Dollars on keyboard showing cyber claims from data and privacy breaches

Allianz: Big Jump in Large Cyber Claims Due to Data and Privacy Breaches

A new report from insurer Allianz indicates that large cyber claims (over €1 million in value) rose significantly in the first half of 2024, with about two-thirds involving data and privacy breaches.

Those numbers, drawn from Allianz internal customer data, show a 17% increase in the value of cyber claims and a 14% increase in frequency during this period. The central driver is class action lawsuits connected to data and privacy breaches, which have at least doubled in quantity every year since 2021.

Significant jump in cyber claims tied to MOVEit, other privacy lawsuits

One of the central drivers of this jump is what Allianz calls “hyperlitigation” in response to major data and privacy breaches. This is essentially the inevitable consequence of an upstream services provider being breached, triggering multiple lawsuits involving downstream clients. The primary example they give is last year’s MOVEit breach, which sparked over 240 lawsuits that were collected into a massive class action in October 2023.

Class action suits related to data and privacy breaches have been growing precipitously in recent years, at least doubling each year from 2021 to 2023. Over 1,300 were filed last year, four times the amount filed just two years prior. But while this steady and quick rise in suits is a factor, there has also been a major recent spike in the severity of cyber claims. Allianz says that it saw only a 1% increase in severity over the course of 2023, with a 17% increase notched in just the first half of this year. Partially driving this spike is the increasing proportion of ransomware attackers that use “double extortion” techniques involving stolen data, something that was at one time only done by the largest of these threat groups.

Costs are also increasing for reasons other than cyber attacks. There has also been a spike in cyber claims involving “non-attack” litigation that is tied to stronger regulations coming online around the world, as companies face suits for violations in collection, processing and transfer of personal data.

Allianz anticipates stabilization of data and privacy breaches

While we are coming out of a substantial spike, Allianz sees cyber claims stabilizing in the second half of 2024. However, the company warns of substantial risks going forward that could cause more surges in data and privacy breaches.

One of these risks is the already widespread adoption of AI. Allianz sees potential for new data and privacy breaches as the result of mishandling of AI chatbots and the reams of information they take in. There are multiple angles of risk here: accidental exposure, the possibility of hackers cracking into AI training data, and emerging regulation that still requires decisions from data protection authorities and the outcome of court cases to firm up.

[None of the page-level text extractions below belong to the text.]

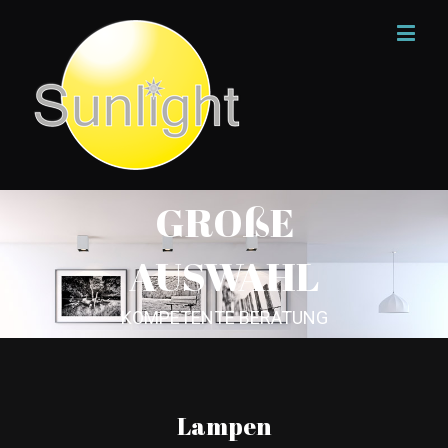
GROßE
AUSWAHL
KOMPETENTE BERATUNG
Lampen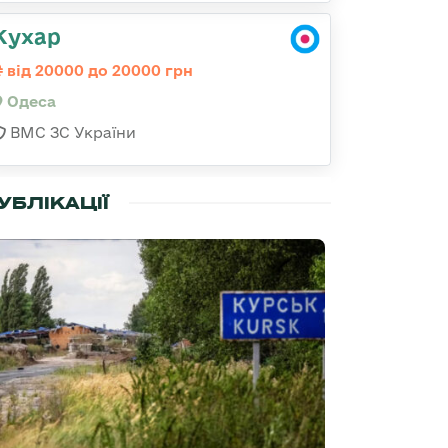
Кухар
від 20000 до 20000 грн
Одеса
ВМС ЗС України
УБЛІКАЦІЇ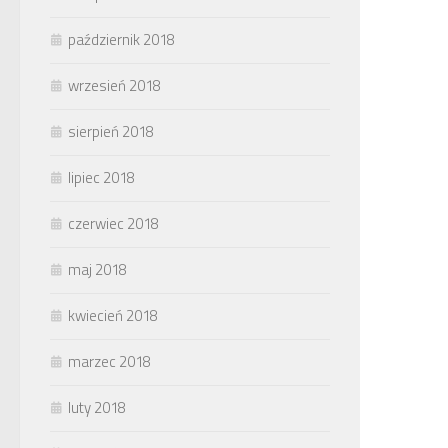
październik 2018
wrzesień 2018
sierpień 2018
lipiec 2018
czerwiec 2018
maj 2018
kwiecień 2018
marzec 2018
luty 2018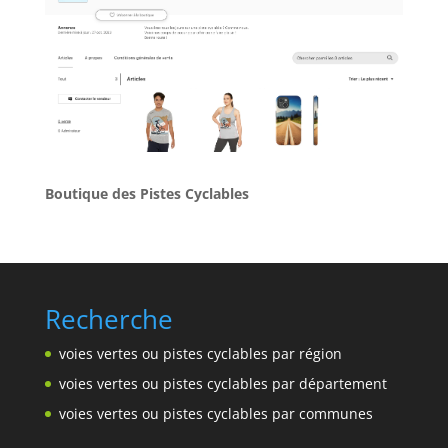
Boutique des Pistes Cyclables
Recherche
voies vertes ou pistes cyclables par région
voies vertes ou pistes cyclables par département
voies vertes ou pistes cyclables par communes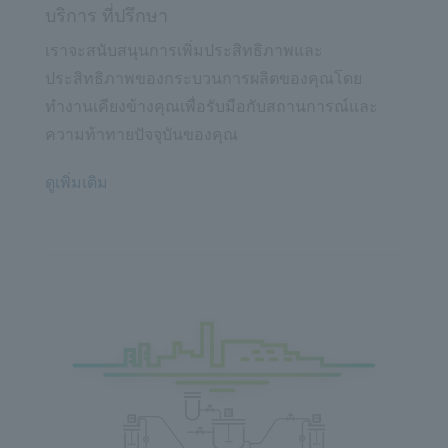
บริการ ที่ปรึกษา
เราจะสนับสนุนการเพิ่มประสิทธิภาพและ
ประสิทธิภาพของกระบวนการผลิตของคุณโดย
ทำงานเคียงข้างคุณเพื่อรับมือกับสถานการณ์และ
ความท้าทายปัจจุบันของคุณ
ดูเพิ่มเติม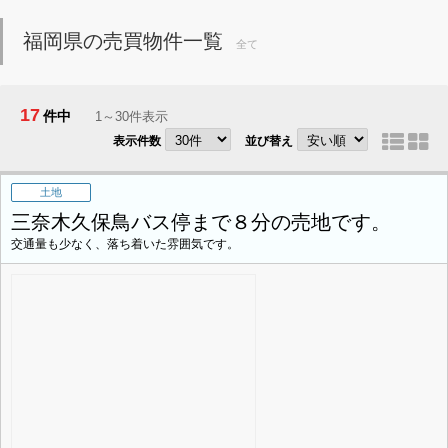
福岡県の売買物件一覧
全て
17
件中
1～30件表示
表示件数
並び替え
土地
三奈木久保鳥バス停まで８分の売地です。
交通量も少なく、落ち着いた雰囲気です。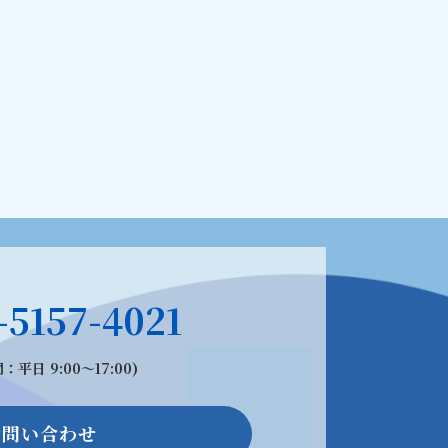
-5157-4021
：平日 9:00〜17:00)
お問い合わせ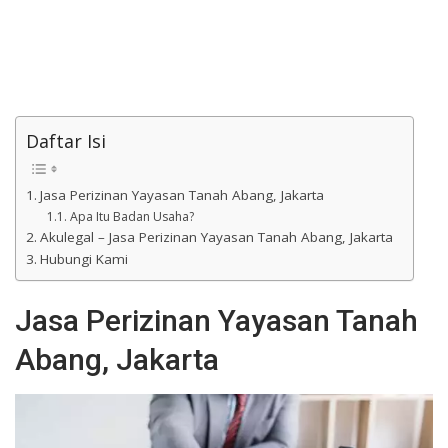
Daftar Isi
Jasa Perizinan Yayasan Tanah Abang, Jakarta
Apa Itu Badan Usaha?
Akulegal – Jasa Perizinan Yayasan Tanah Abang, Jakarta
Hubungi Kami
Jasa Perizinan Yayasan Tanah
Abang, Jakarta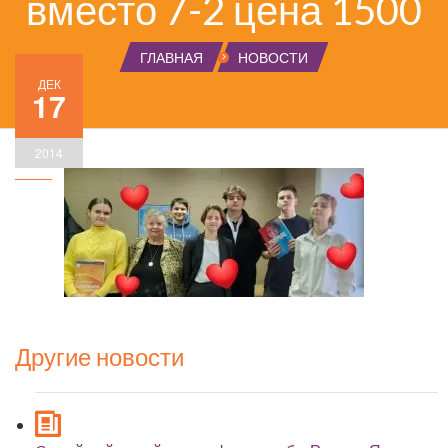
вместо 7-2 цена 1500
ГЛАВНАЯ
НОВОСТИ
ДЕК
17
2014
Другие новости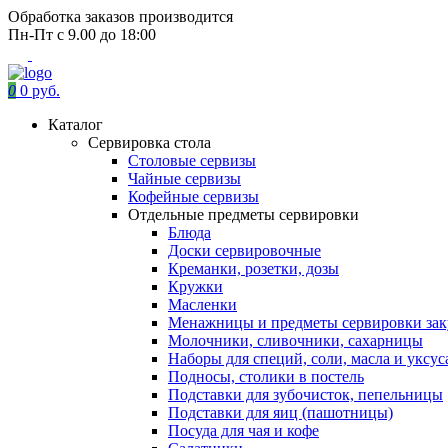
Обработка заказов производится
Пн-Пт с 9.00 до 18:00
0
0 руб.
Каталог
Сервировка стола
Столовые сервизы
Чайные сервизы
Кофейные сервизы
Отдельные предметы сервировки
Блюда
Доски сервировочные
Креманки, розетки, дозы
Кружки
Масленки
Менажницы и предметы сервировки зак
Молочники, сливочники, сахарницы
Наборы для специй, соли, масла и уксус
Подносы, столики в постель
Подставки для зубочисток, пепельницы
Подставки для яиц (пашотницы)
Посуда для чая и кофе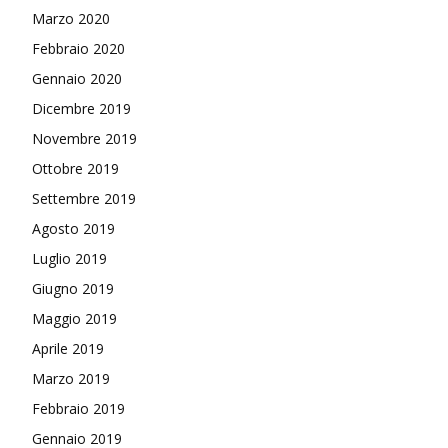
Marzo 2020
Febbraio 2020
Gennaio 2020
Dicembre 2019
Novembre 2019
Ottobre 2019
Settembre 2019
Agosto 2019
Luglio 2019
Giugno 2019
Maggio 2019
Aprile 2019
Marzo 2019
Febbraio 2019
Gennaio 2019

The report also notes that there are still common and widespread issues with cyber security, pointing to the methods by which some of the recent major data and privacy breaches occurred. Allianz does not get into particulars in the report, but some recent examples would be the compromise of Microsoft by a password spray that hit upon an unusually powerful legacy account, or the phishing of help desks that kicked off the MGM and Caesars breaches (among others). The majority of cyber claims, 58%, continue to be due to a ransomware attack. These are very frequently initiated by some sort of preventable mistake, whether it be an insufficiently trained employee or a failure to patch a critical vulnerability in a timely manner.

Surprisingly, though it completely lacks a federal-level privacy law comparable to the EU’s GDPR, lawsuits over data and privacy breaches are becoming more expensive in the US than anywhere else. Allianz chalks this up to the legal system’s focus on interpretation of more general rules and the ability to turn to judicial precedent when an existing law is unclear on a specific situation, ultimately creating decisions that can cost companies hundreds of millions of dollars in the most expensive cases. The US is the decided leader in large cyber claims thus far in 2024, accounting for 72% of those tallied in the report.

Allianz warns that the data breach risk is not about to abate any time soon, and that companies can avoid cyber claims entirely by combing their security postures for updates that are long overdue: things like access control, network segmentation, staff training, tools to assist with prioritizing critical patches, and proper backup systems. The report also notes that about two-thirds of all data and privacy breaches are reported either by the attackers themselves or a third party such as a security firm, and that late discovery of breaches can spike the total cost by up to a thousand times something that had been detected immediately.